Inovação

"Darwinismo" artificial: IA projeta em instantes robô com pernas funcionais

Em poucos segundos, um sistema inteligente resolveu o que a natureza levou bilhões de anos para produzir: solicitado a criar um ser capaz de se locomover, ele apresentou rapidamente o protótipo de um robô com pernas funcionais

Os robozinhos de três pernas conseguiram se locomover, conforme
Os robozinhos de três pernas conseguiram se locomover, conforme "os planos" da IA  - (crédito: Northwestern University)
postado em 30/10/2023 03:30 / atualizado em 30/10/2023 06:19

Na evolução biológica, os organismos são modificados, dando origem a diferentes espécies de plantas e animais — um processo que leva bilhões de anos para acontecer. Um sistema de inteligência artificial (IA) desenvolvido por pesquisadores da Universidade Northwestern, nos Estados Unidos, reduziu esse longo período ao projetar, em instantes, robôs com pernas e nadadeiras, quando desafiado a criar um ser capaz de se locomover. Segundo a equipe norte-americana, essa é a primeira IA que concebe peças evolutivas autônomas, com possibilidade de funcionamento no mundo real.

Sam Kriegman, líder do estudo, conta que o objetivo era encontrar uma abordagem mais leve, rápida e sustentável para a criação de robôs. "Outros programas requerem supercomputadores que demandam grandes quantidades de eletricidade e de água para resfriamento", esclarece. "Queríamos criar um método poderoso para projetar máquinas complexas, mas inteligentes o suficiente para rodar em um laptop em apenas alguns segundos", explica.

* **Material fornecido**

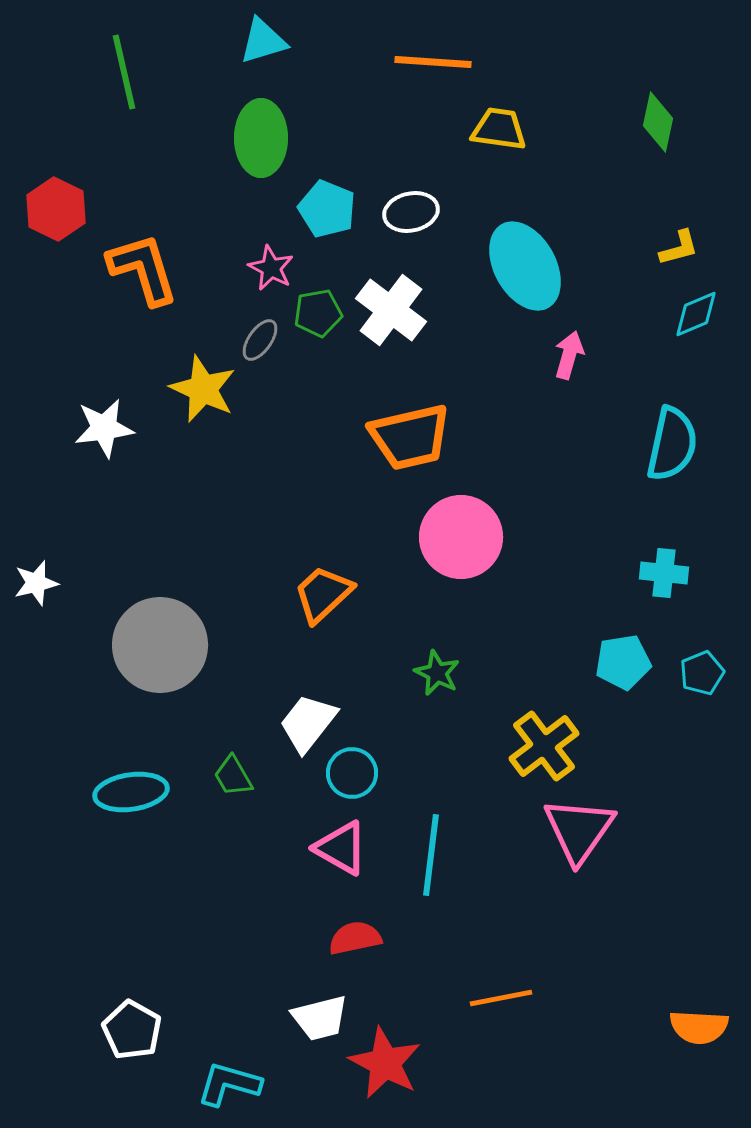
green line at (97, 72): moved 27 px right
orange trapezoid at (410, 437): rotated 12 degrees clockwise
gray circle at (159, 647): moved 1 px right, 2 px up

* **Pedido escrito A**
Responda com base na matéria sobre o robô projetado por IA:
(i) Em qual universidade foi desenvolvido o sistema de inteligência artificial?
(ii) Segundo a legenda da imagem, quantas pernas têm os robozinhos?
(iii) De acordo com Sam Kriegman, em que equipamento o método deveria rodar?
* **Pedido escrito B**
Transcreva da matéria sobre o robô projetado por IA o trecho que começa com as palavras "Na evolução biológica, os" e termina com "no mundo real.".
A listagem não é usada em nenhuma destas tarefas.

* **Resposta correta A**
(i) Na Universidade Northwestern, nos Estados Unidos.
(ii) Três pernas.
(iii) Em um laptop, em apenas alguns segundos.

* **Resposta correta B**
Na evolução biológica, os organismos são modificados, dando origem a diferentes espécies de plantas e animais — um processo que leva bilhões de anos para acontecer. Um sistema de inteligência artificial (IA) desenvolvido por pesquisadores da Universidade Northwestern, nos Estados Unidos, reduziu esse longo período ao projetar, em instantes, robôs com pernas e nadadeiras, quando desafiado a criar um ser capaz de se locomover. Segundo a equipe norte-americana, essa é a primeira IA que concebe peças evolutivas autônomas, com possibilidade de funcionamento no mundo real.